═══ INFORMATION SUPPLIED

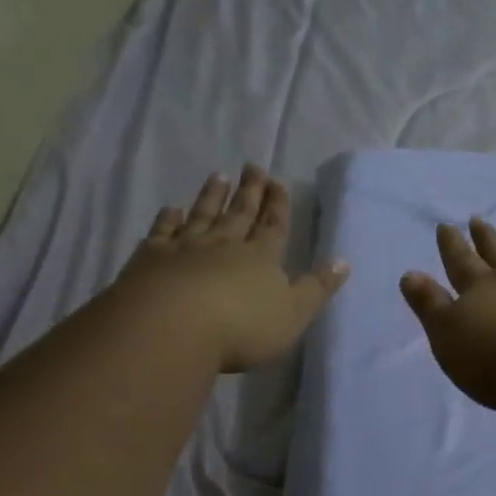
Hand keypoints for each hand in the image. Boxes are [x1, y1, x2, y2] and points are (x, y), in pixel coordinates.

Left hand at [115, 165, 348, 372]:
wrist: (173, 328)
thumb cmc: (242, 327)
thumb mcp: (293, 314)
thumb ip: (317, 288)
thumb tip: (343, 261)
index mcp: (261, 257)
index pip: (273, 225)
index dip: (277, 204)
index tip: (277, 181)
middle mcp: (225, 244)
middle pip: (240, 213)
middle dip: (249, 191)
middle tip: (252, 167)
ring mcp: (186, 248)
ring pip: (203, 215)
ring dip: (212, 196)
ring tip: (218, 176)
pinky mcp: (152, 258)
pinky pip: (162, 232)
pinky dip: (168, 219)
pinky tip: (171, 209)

══════
═══ INFORMATION SUPPLIED

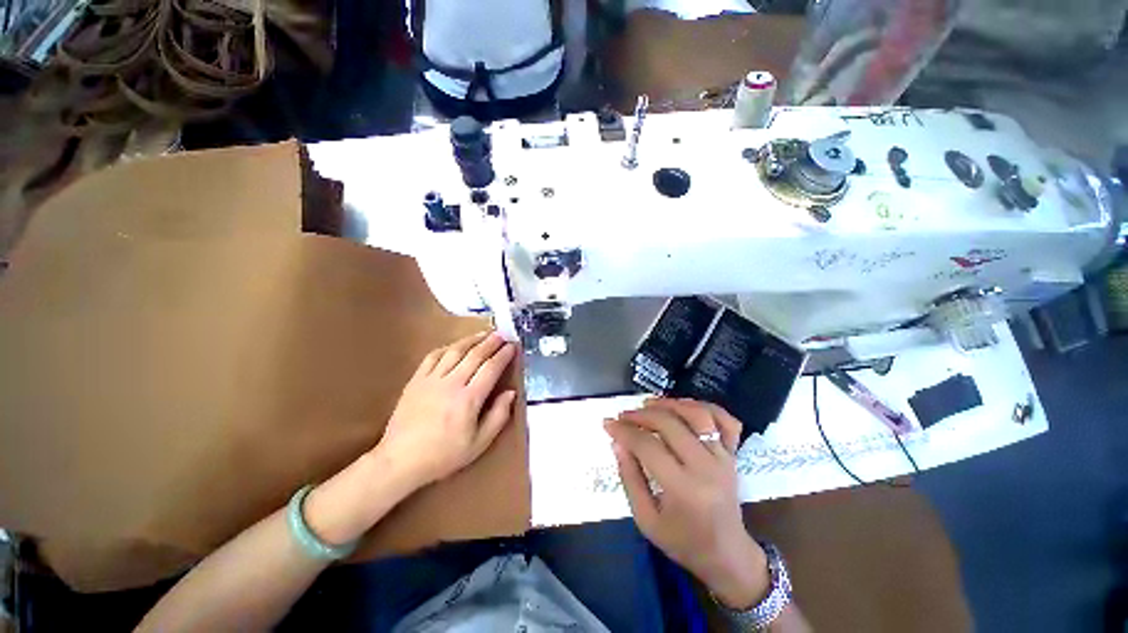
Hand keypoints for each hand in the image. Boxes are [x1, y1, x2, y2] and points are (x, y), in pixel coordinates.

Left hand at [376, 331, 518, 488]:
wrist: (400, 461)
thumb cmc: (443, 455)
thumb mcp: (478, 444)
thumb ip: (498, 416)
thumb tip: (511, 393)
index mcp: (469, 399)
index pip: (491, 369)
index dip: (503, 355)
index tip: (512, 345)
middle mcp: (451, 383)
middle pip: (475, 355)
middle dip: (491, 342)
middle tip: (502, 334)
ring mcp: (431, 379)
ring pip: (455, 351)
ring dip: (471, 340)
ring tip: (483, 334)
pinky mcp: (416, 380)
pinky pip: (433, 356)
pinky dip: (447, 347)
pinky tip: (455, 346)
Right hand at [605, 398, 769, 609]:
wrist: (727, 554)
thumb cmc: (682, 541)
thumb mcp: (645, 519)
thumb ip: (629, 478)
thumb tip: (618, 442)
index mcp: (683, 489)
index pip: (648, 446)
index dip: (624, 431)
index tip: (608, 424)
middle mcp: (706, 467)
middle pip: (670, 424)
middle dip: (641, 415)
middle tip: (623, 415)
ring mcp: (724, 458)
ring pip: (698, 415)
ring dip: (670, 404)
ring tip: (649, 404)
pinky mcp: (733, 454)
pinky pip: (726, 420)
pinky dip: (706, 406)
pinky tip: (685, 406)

══════
═══ INFORMATION SUPPLIED

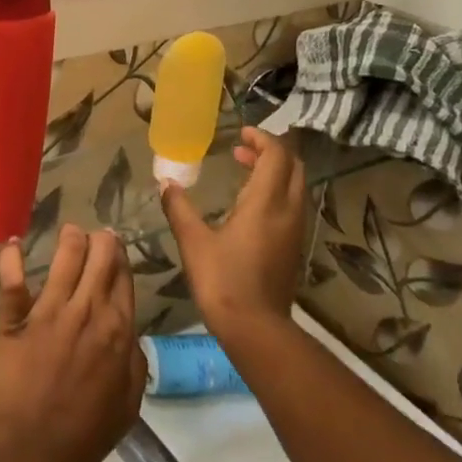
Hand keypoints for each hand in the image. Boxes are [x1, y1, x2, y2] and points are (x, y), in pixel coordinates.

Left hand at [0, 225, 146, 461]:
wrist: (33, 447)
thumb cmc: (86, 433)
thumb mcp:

══════

-- WORK INSTRUCTIONS --
Beginning with the line that has "thumb mcp: (478, 444)" and ending with the line that has "pinky tip: (685, 406)", set down the lines above exactly and include no others.

-- YOUR SOLUTION --
thumb mcp: (478, 444)
thumb ip: (498, 416)
thumb tip: (511, 393)
index mcp: (469, 399)
index pip: (491, 369)
index dip: (503, 355)
index tip: (512, 345)
middle mcp: (451, 383)
middle pip: (475, 355)
middle dip: (491, 342)
middle tip: (502, 334)
ring mcp: (431, 379)
ring pip: (455, 351)
ring dip: (471, 340)
ring tip: (483, 334)
pinky mcp: (416, 380)
pinky pip: (433, 356)
pinky dip: (447, 347)
pinky tip: (455, 346)
Right hand at [605, 398, 769, 609]:
wrist: (727, 554)
thumb cmc: (682, 541)
thumb mcp: (645, 519)
thumb ip: (629, 478)
thumb tip: (618, 442)
index mcp: (683, 489)
index pip: (648, 446)
index dip: (624, 431)
index tip: (608, 424)
middle mcp: (706, 467)
middle pip: (670, 424)
middle dip: (641, 415)
middle tip: (623, 415)
ring mcp: (724, 458)
ring pip: (698, 415)
ring dip: (670, 404)
ring tip: (649, 404)
pinky mcp: (733, 454)
pinky pip: (726, 420)
pinky dip: (706, 406)
pinky tip: (685, 406)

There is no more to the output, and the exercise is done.